Marco do rock psicodélico, Ave Sangria celebra a vida com show em Fortaleza
Marcos Sampaio é jornalista e crítico de música. Colecionador de discos, biografias e outros livros falando sobre música e história. Autor da biografia de Fausto Nilo, lançado pela Coleção Terra Bárbara (Ed. Demócrito Rocha) e apresentador do Programa Vida&Arte, na Nova Brasil FM
A banda Ave Sangria tem uma história muito particular no rock nacional. Nascido em Recife, nos anos 1960, o grupo formado por Marco Polo (voz), Ivinho (guitarra), Paulo Raphael (guitarra), Almir de Oliveira (baixo), Israel Semente Proibida (bateria) e Agrício Noya (percussão) fez história com um som que misturava influências nordestinas com guitarras ferinas e vocais libidinosos.
O disco de 1974 reunia esses elementos com performances que eram verdadeiras afrontas à moral dos tempos de ditadura. Acabaram sofrendo censura, sendo presos e esperando mais de 40 anos para um novo trabalho. Para contar essa história, Marco Polo e Almir chegam a Fortaleza neste sábado, 29, para único show no Jamrock, no festival Psicodelia. Por email, o vocalista do Ave Sangria fala sobre o novo momento da banda e o retorno a Fortaleza.

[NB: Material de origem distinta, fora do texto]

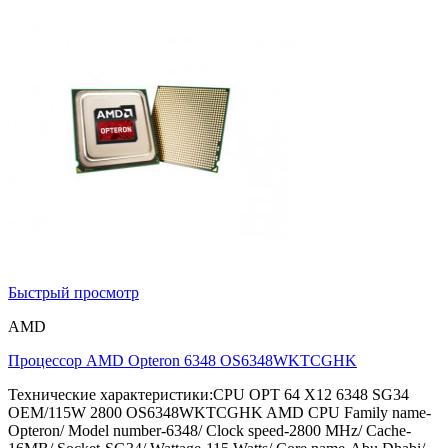
Быстрый просмотр
AMD
Процессор AMD Opteron 6348 OS6348WKTCGHK
Технические характеристики:CPU OPT 64 X12 6348 SG34
OEM/115W 2800 OS6348WKTCGHK AMD CPU Family name-
Opteron/ Model number-6348/ Clock speed-2800 MHz/ Cache-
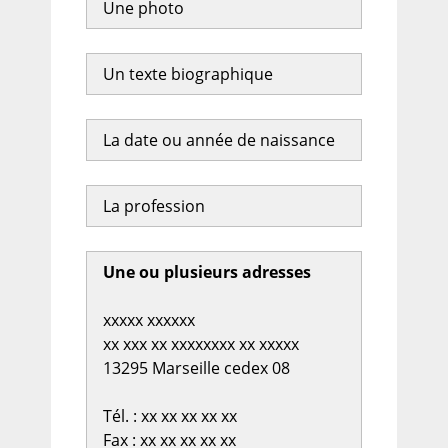
Une photo
Un texte biographique
La date ou année de naissance
La profession
Une ou plusieurs adresses
xxxxx xxxxxx
xx xxx xx xxxxxxxx xx xxxxx
13295 Marseille cedex 08
Tél. : xx xx xx xx xx
Fax : xx xx xx xx xx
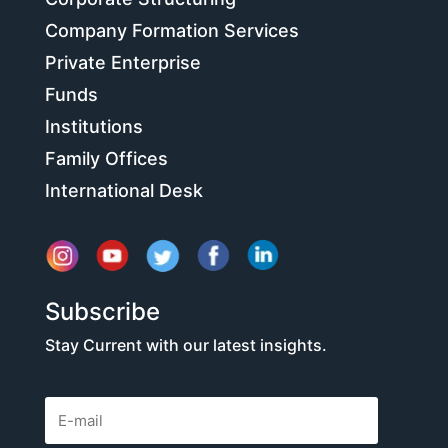
Company Formation Services
Private Enterprise
Funds
Institutions
Family Offices
International Desk
Subscribe
Stay Current with our latest insights.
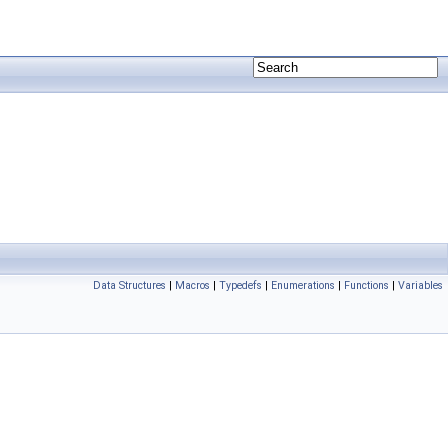
Data Structures
|
Macros
|
Typedefs
|
Enumerations
|
Functions
|
Variables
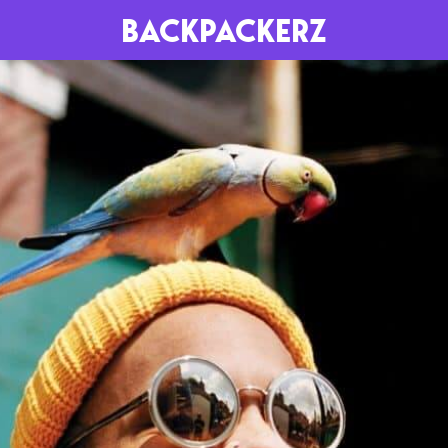
BACKPACKERZ
AGENDA
RADIO
Paris
Playlists
Festivals
Podcasts
Mixes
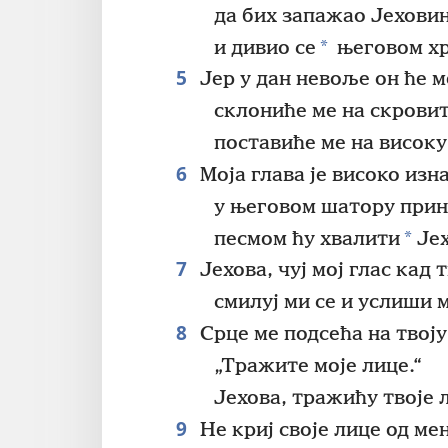
да бих запажао Јехови
*
и дивио се
његовом х
5
Јер у дан невоље он ће м
склониће ме на скровит
поставиће ме на високу
6
Моја глава је високо изн
у његовом шатору прин
*
песмом ћу хвалити
Јех
7
Јехова, чуј мој глас кад 
смилуј ми се и услиши м
8
Срце ме подсећа на твоју
„Тражите моје лице.“
Јехова, тражићу твоје 
9
Не криј своје лице од мен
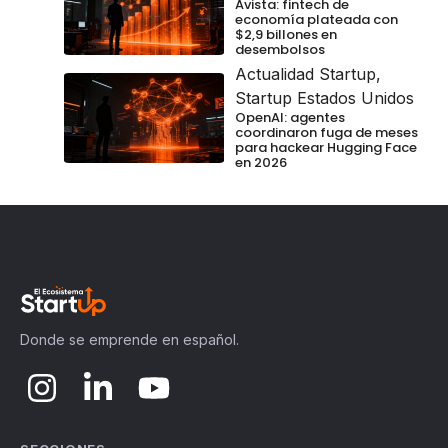
Avista: fintech de
economía plateada con
$2,9 billones en
desembolsos
Actualidad Startup
,
Startup Estados Unidos
OpenAI: agentes
coordinaron fuga de meses
para hackear Hugging Face
en 2026
Donde se emprende en español.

O POVO - Vocês estiveram em Fortaleza em 2018, para um show no Dragão do Mar. O que lembram dessa apresentação e qual a expectativa para este retorno?
Marco Polo - Lembro que tivemos uma receptividade entusiástica do público cearense, o que nos deixa instigados para fazer agora um show melhor ainda.
OP - Vocês vêm participar de um evento chamado Festival Psicodelia e esse termo "psicodelia" é sempre associado a vocês. Vocês se consideram uma banda psicodélica?
Marco Polo - Acredito que a música ou a arte psicodélica, tem a ver com uma visão lisérgica do mundo e da vida, o que implica numa profusão de cores, e, no caso da música, intenso experimentalismo nas letras e nos sons. Dentro desses parâmetros, somos sim uma banda de rock psicodélico. Com um detalhe: rock psicodélico nordestino.
OP - Entre a vinda de vocês em 2018 e o retorno este ano, o mundo atravessou uma pandemia que mexeu com a vida de todos. Como foi esse período para o Ave Sangria?
Marco Polo - Cuidamos da sanidade física e mental, nossa e dos nossos. Assim conseguimos atravessar essa tempestade sãos e salvos. Para mim, particularmente, foi uma época de muita leitura e criatividade. Fiz diversas parcerias on line, duas das quais me orgulho particularmente: com Chico César e Zeca Baleiro. Parcerias que devem estar no nosso próximo disco.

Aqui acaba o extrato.